> **Task to complete**: Reproduce every line of text in the listing below with no changes, and omit the pictures from your answer.

> **Data provided**:
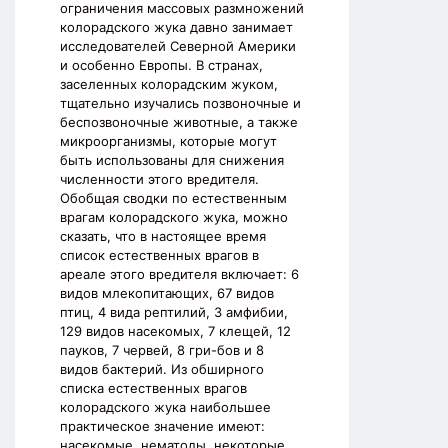
ограничения массовых размножений
колорадского жука давно занимает
исследователей Северной Америки
и особенно Европы. В странах,
заселенных колорадским жуком,
тщательно изучались позвоночные и
беспозвоночные животные, а также
микроорганизмы, которые могут
быть использованы для снижения
численности этого вредителя.
Обобщая сводки по естественным
врагам колорадского жука, можно
сказать, что в настоящее время
список естественных врагов в
ареале этого вредителя включает: 6
видов млекопитающих, 67 видов
птиц, 4 вида рептилий, 3 амфибии,
129 видов насекомых, 7 клещей, 12
пауков, 7 червей, 8 гри-бов и 8
видов бактерий. Из обширного
списка естественных врагов
колорадского жука наибольшее
практическое значение имеют:
насекомые, нематоды, некоторые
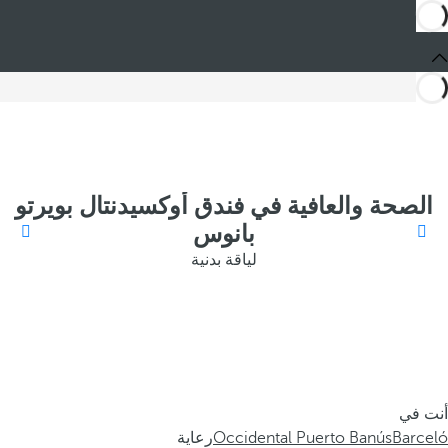
الصحة والعافية في فندق أوكسيدنتال بويرتو
بانوس
لياقة بدنية
أنت في
Barceló
Occidental Puerto Banús
رعاية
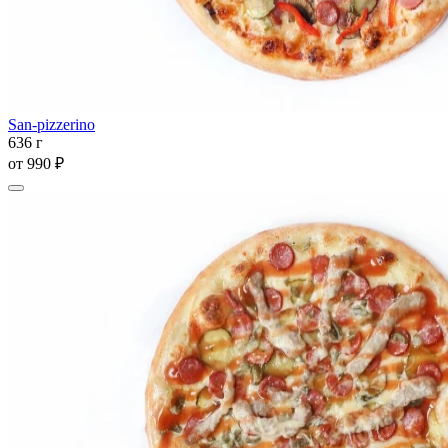
San-pizzerino
636 г
от
990 ₽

> **Reply to the exercise**:
ограничения массовых размножений
колорадского жука давно занимает
исследователей Северной Америки
и особенно Европы. В странах,
заселенных колорадским жуком,
тщательно изучались позвоночные и
беспозвоночные животные, а также
микроорганизмы, которые могут
быть использованы для снижения
численности этого вредителя.
Обобщая сводки по естественным
врагам колорадского жука, можно
сказать, что в настоящее время
список естественных врагов в
ареале этого вредителя включает: 6
видов млекопитающих, 67 видов
птиц, 4 вида рептилий, 3 амфибии,
129 видов насекомых, 7 клещей, 12
пауков, 7 червей, 8 гри-бов и 8
видов бактерий. Из обширного
списка естественных врагов
колорадского жука наибольшее
практическое значение имеют:
насекомые, нематоды, некоторые
الصحة والعافية في فندق أوكسيدنتال بويرتو
بانوس
لياقة بدنية
أنت في
Barceló
Occidental Puerto Banús
رعاية
San-pizzerino
636 г
от
990 ₽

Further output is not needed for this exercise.